● REQUIREMENTS
a: In the text on landscape support, which app's iPhone version already had landscape mode?
b: Reproduce the part of the text on landscape support starting at "PRO: We did" and ending at "for vertical orientation.".
c: Do these statements agree with the text on landscape support? Answer yes or no for each, and quote the deciding words. (i) Many of Apple's own apps avoid landscape mode. (ii) Bigger-screen iPhones are already available. (iii) Weekend Read is a simpler app than FDX Reader.

● PROVIDED TEXT
---------------
Notably, many of Apple’s own apps eschew landscape mode. Just as notably, many reading-style apps support landscape mode. So it’s certainly worth looking at the pros and cons of adding landscape support to the iPhone.

PRO: Lots of other reader apps allow landscape.

CON: We’re different than most reader apps. In Weekend Read, margins matter a lot for dialogue and transitions. We can’t just set every block left and move on. We would need to extensively test which margins look right for which font size. An extra complication is that we’d need to do it for both the smaller iPhone 4 series and the larger iPhone 5s.

PRO: We did landscape mode in the iPhone version of FDX Reader.

CON: Supporting landscape in FDX Reader was a pain in the ass. New developer tools make it somewhat easier, but Weekend Read is a much more complex app than FDX Reader, with many more views.

PRO: With the much-rumored larger iPhones, people might use them more like iPad minis, which are often in landscape mode.

CON: There aren’t bigger-screen iPhones yet.

CON: All new graphics, all new headaches. From the user perspective, it seems like allowing landscape rotation should be as simple as flipping a switch. And in fact, it sort of is in in Xcode. But when you flip that switch, you find that almost everything needs to be rethought and rebuilt, because it was designed for vertical orientation.
---------------
● DATASET SECTION

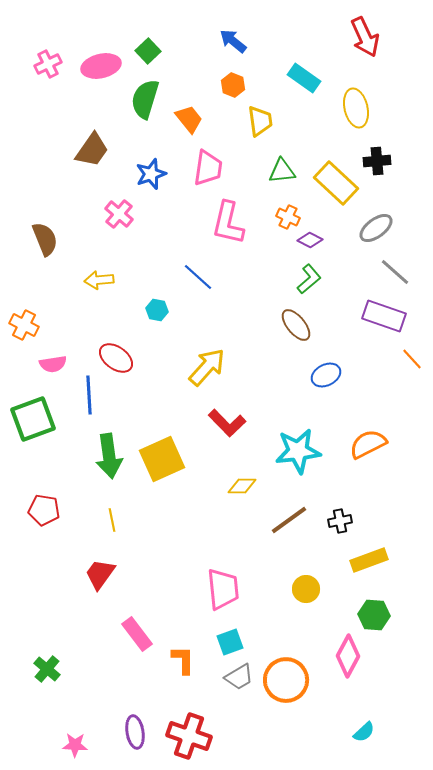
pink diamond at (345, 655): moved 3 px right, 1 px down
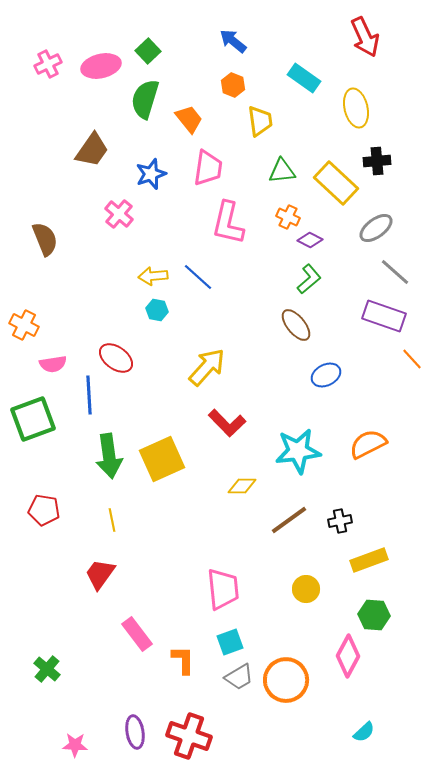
yellow arrow at (99, 280): moved 54 px right, 4 px up
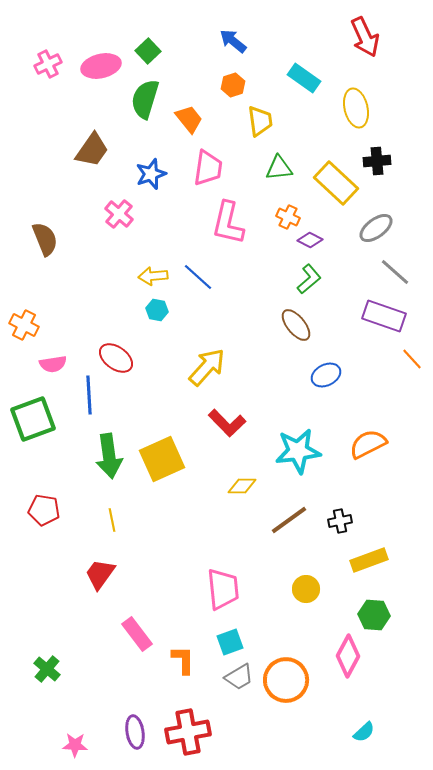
---------------
● TASK ANSWERS
a: FDX Reader.

b:
PRO: We did landscape mode in the iPhone version of FDX Reader.

CON: Supporting landscape in FDX Reader was a pain in the ass. New developer tools make it somewhat easier, but Weekend Read is a much more complex app than FDX Reader, with many more views.

PRO: With the much-rumored larger iPhones, people might use them more like iPad minis, which are often in landscape mode.

CON: There aren’t bigger-screen iPhones yet.

CON: All new graphics, all new headaches. From the user perspective, it seems like allowing landscape rotation should be as simple as flipping a switch. And in fact, it sort of is in in Xcode. But when you flip that switch, you find that almost everything needs to be rethought and rebuilt, because it was designed for vertical orientation.

c:
(i) Yes: "many of Apple’s own apps eschew landscape mode"
(ii) No: "There aren’t bigger-screen iPhones yet."
(iii) No: "Weekend Read is a much more complex app than FDX Reader"